What is obviously great therapy for the aggrieved party dumping their grievances onto the Internet can be painfully embarrassing for the other spouse,regardless of whether they are guilty as charged. The article notes a estimate by the Pew Internet and American Life Project that more than one in ten adult Internet users in the US now have blogs, and that increasing numbers are using them to tell their side of relationships gone bad. Spouses who have sued to stop the public rants have thus far received no comfort from the courts. Apparently, the only way to fight back is to post your own side of the story online , but the only realistic hope of winning an audience or evening the score is to respond in kind, i.e., make your defense as salacious and revelatory as your spouse’s original accusations.
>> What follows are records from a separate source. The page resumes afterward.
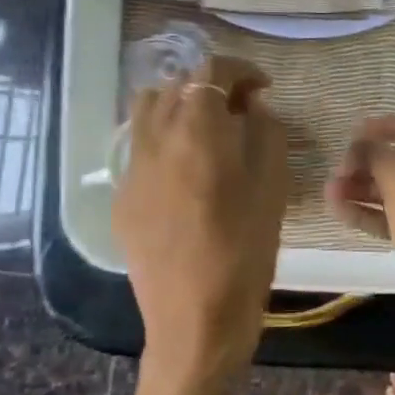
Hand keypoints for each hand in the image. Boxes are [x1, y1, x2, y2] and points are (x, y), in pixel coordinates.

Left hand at [117, 56, 288, 390]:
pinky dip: (164, 138)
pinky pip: (139, 148)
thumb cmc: (245, 256)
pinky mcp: (121, 198)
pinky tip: (187, 170)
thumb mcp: (273, 191)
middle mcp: (155, 141)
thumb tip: (253, 108)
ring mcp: (131, 170)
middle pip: (175, 85)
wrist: (194, 324)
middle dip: (210, 86)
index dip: (239, 70)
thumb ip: (266, 136)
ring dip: (179, 106)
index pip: (210, 72)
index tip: (262, 88)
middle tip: (241, 109)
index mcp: (197, 134)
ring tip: (208, 131)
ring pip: (147, 111)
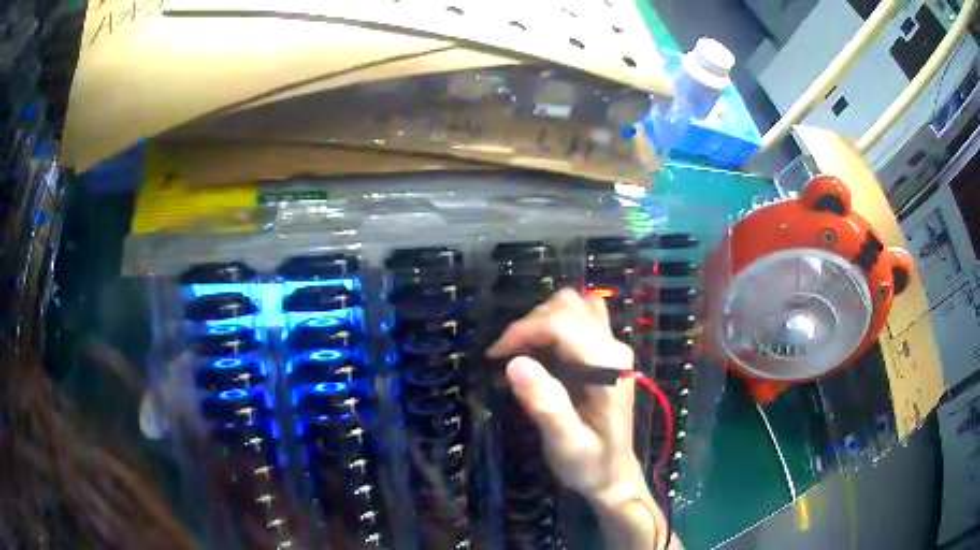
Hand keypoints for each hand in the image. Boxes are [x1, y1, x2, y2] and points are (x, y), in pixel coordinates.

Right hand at [486, 288, 641, 503]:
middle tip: (505, 359)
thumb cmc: (589, 464)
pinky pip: (577, 317)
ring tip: (519, 355)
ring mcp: (612, 345)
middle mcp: (614, 347)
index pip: (561, 322)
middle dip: (529, 325)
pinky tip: (539, 351)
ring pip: (571, 305)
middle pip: (566, 305)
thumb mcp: (565, 445)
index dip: (523, 330)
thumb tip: (515, 363)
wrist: (613, 474)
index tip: (495, 356)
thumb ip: (547, 406)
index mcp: (608, 367)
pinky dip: (552, 324)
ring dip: (538, 322)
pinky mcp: (605, 350)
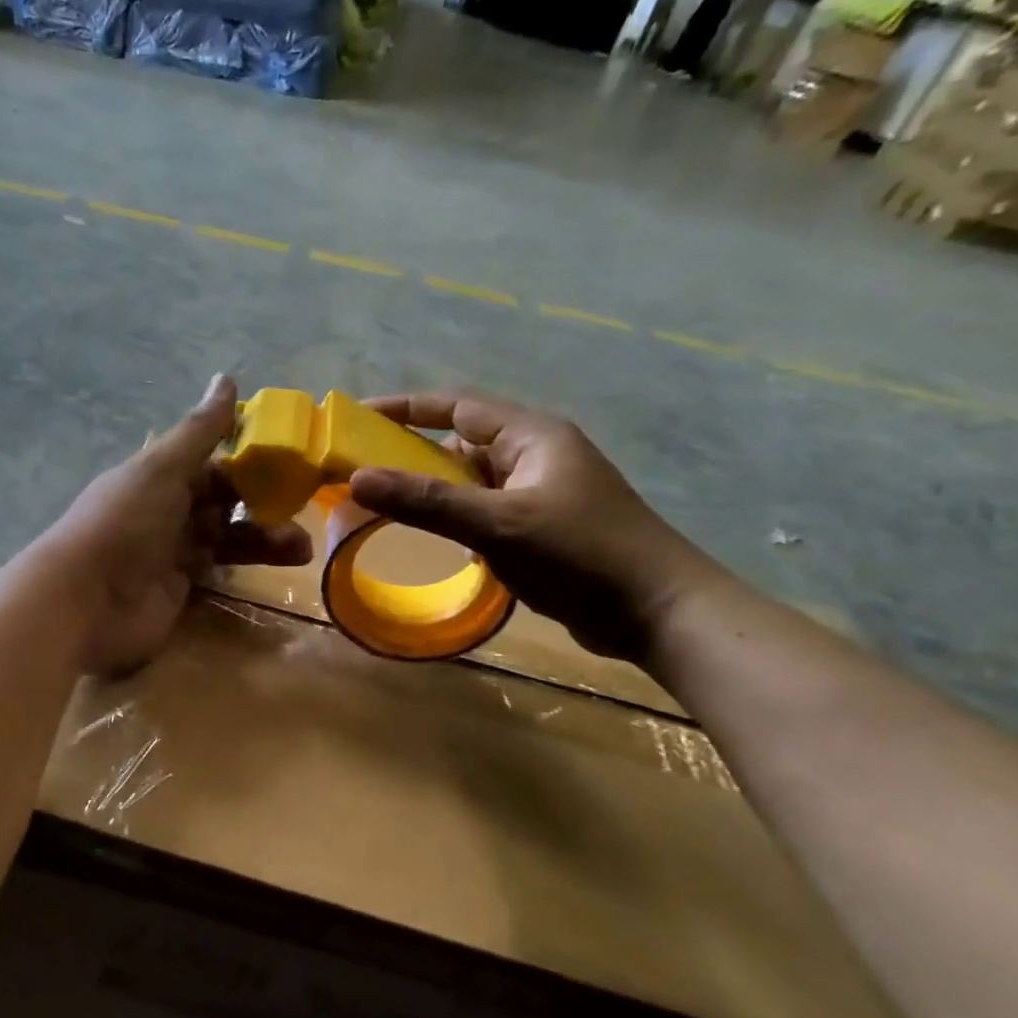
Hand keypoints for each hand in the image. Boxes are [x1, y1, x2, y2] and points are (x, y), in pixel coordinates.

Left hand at [43, 376, 311, 675]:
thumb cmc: (125, 523)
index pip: (212, 462)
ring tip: (302, 547)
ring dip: (266, 538)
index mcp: (160, 476)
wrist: (86, 601)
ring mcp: (174, 553)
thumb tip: (227, 378)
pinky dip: (251, 568)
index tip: (292, 459)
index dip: (249, 459)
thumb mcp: (162, 469)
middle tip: (305, 507)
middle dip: (264, 502)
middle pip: (225, 501)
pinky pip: (222, 571)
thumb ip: (199, 431)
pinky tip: (283, 567)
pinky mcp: (182, 590)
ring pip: (229, 537)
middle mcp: (168, 511)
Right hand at [348, 393, 725, 661]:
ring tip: (387, 508)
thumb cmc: (581, 555)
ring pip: (472, 481)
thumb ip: (426, 501)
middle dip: (413, 455)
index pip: (456, 405)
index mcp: (531, 435)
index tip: (358, 417)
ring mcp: (541, 492)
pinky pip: (486, 510)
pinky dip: (457, 518)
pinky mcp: (543, 526)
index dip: (405, 408)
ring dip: (435, 492)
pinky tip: (438, 542)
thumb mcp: (497, 525)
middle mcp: (535, 455)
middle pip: (460, 442)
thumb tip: (357, 478)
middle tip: (363, 473)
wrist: (660, 612)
Surely, prenuptial agreements of the rich and famous now have standard clauses prohibiting online exposés as a condition of any financial settlement. But the trend raises the specter of spouses amassing embarrassing video snippets and recorded sound bites whenever they’re feeling at all unhappy and filing them in a “just in case” vault of media assets. Will any of us dare clown in front of video camera again? And forget about even letting a Polaroid camera into the bedroom. On the other hand, if everyone thinks that their any marital move could turn up on YouTube, it could having the effect of keeping us on our best behavior, for better or for worse.